July 10, 2005
Cue the celesta; it's time to dance
Make a joyful noise, the psalmist said, which considered one way could mean an injunction to sing, shout, or bang on anything at hand to get the job done. Wandering in the semi-sleepless landscape of late-night TV recently, I've seen two performances by pop bands that offered some unusual takes on the traditional chamber ensemble of guitar, bass, singer and drums.
The basic rock band ensemble, which often includes a keyboard of some kind, has been more or less the same for most of the past 50 years, and as a basic unit of music-making, it's something like the string quartet in that the bare-bones instrumentation hasn't changed, but the sounds that can be drawn from it are limited only by a composer's imagination.
But on one of the late-night shows the other night was a performance by Eels, featuring a string quartet, a string bass, a drummer hammering something more like a big can, and that immortal rock instrument, the celesta.
A celesta!
This bell-piano instrument is best known for its starring role in Tchaikovsky's score for The Nutcracker, when the Sugar Plum Fairy comes out to do her delicate thing.

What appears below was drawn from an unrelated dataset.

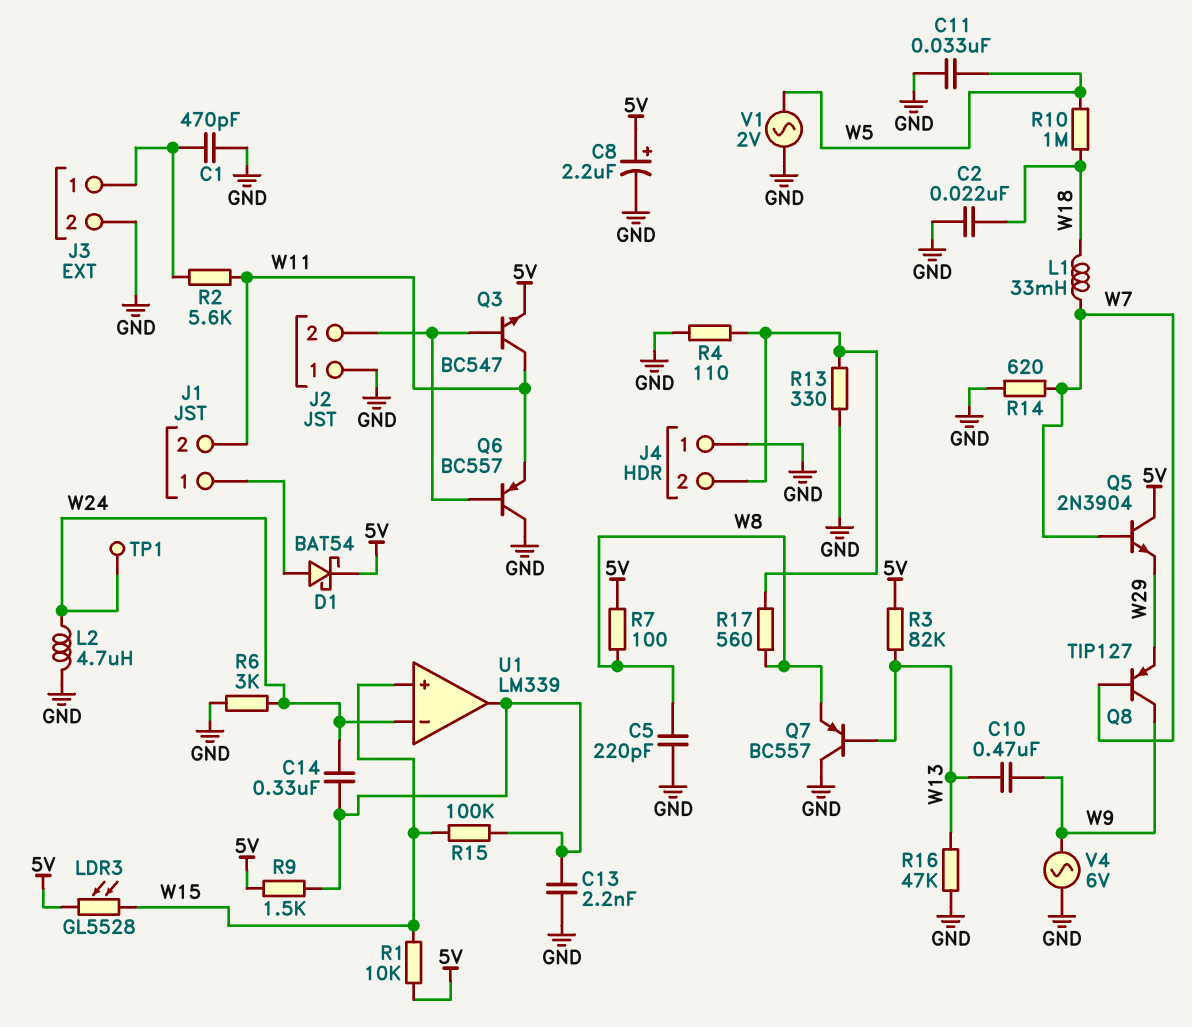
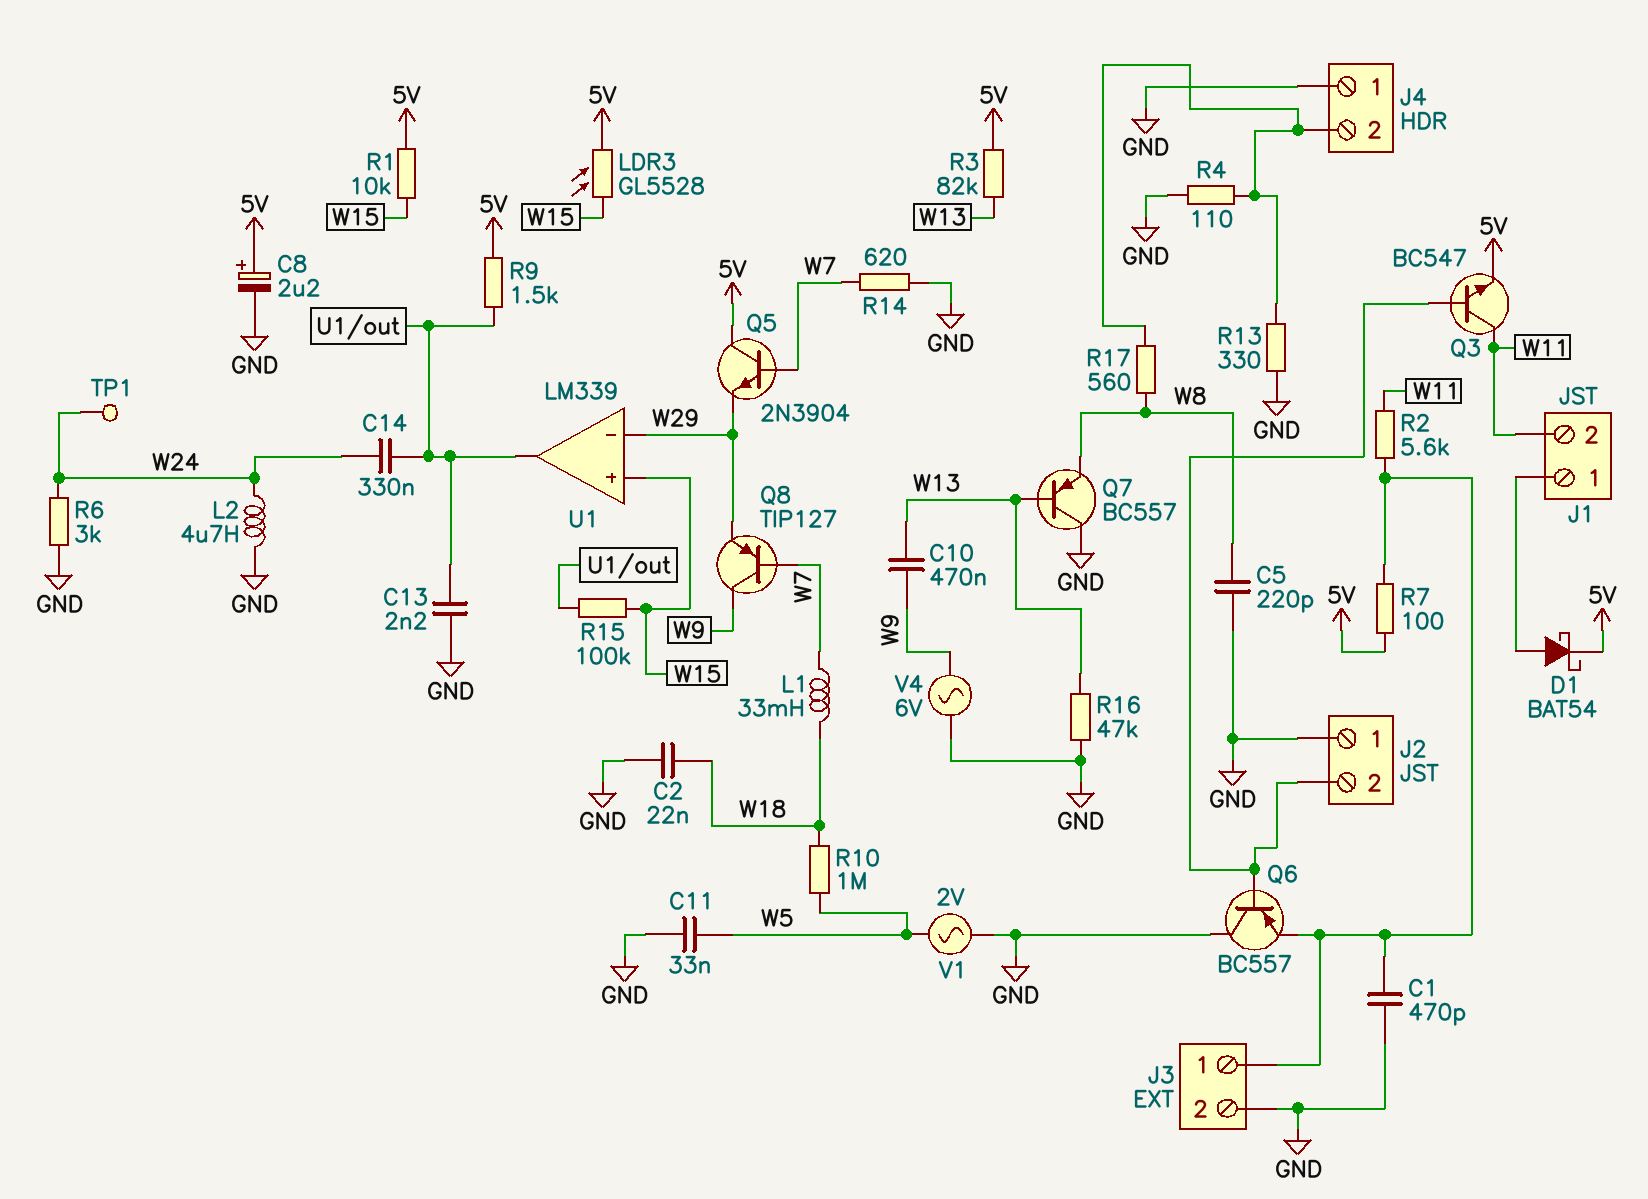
Q6: PNP BC557 (B J2/2, C GND, E W11) -> PNP BC557 (B J2/2, C GND, E J3/1)
R7: 100 (5V, W8) -> 100 (5V, J3/1)
U1 pin in-: W24 -> W29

I've never seen it used in a pop piece that I can think of, but it worked here very well. It was a nice tune, compelling and catchy, and while you couldn't say the sound of this band had a lot of rock edge, it nevertheless had energy and novelty.
And then on a rerun of Conan, there was the Canadian band Feist, led by guitar-playing singer Leslie Feist, fronting a band consisting of an organ (a Hammond B3, it sounded like), drums and — a trombone. The trombone playing wasn't too good, and the basic ensemble was markedly out of tune, but it somehow fit the Anthropologie-garage-sale vibe of this quirky singer and her band.
There are any number of great sounds you can get from all sorts of different instruments, and if you know how to use them, you can come up with some refreshingly different aural textures for your music. Anybody who's spent any quality time playing an instrument knows there are a wide variety of colors available on almost anything you're trying to play.
The important thing is to open your ears and allow all those sounds to be part of your universe, even if you're not a performer or writer. People naturally get tired of hearing the same kinds of sounds over and over again, and it's stimulating to hear somebody with a sense of daring trying something new.
The Eels and Feist songs, moreover, were further evidence to me of the spirit of invention and boundary-toppling that's currently abroad in the land of music, particularly in pop and classical. This should be celebrated, not least because it brings us as music lovers back to the spirit of music, which the Hungarian composer and pedagogue Zoltan Kodaly once proposed as the only thing that would keep humanity from the abyss.
It's that elemental joy of creation that he was talking about, I think; it's that sense of a human being interacting one on one with an inanimate object, or just the muscles in his or her throat, and bringing forth sounds that transcend the circumstances of their production and carry listeners somewhere else entirely.
A celesta and a trombone might not rock, exactly, but they tickle the ears of auditors who are expecting something else, and show us that everything old really can be new again, in the hands of confident, unrestricted imaginations.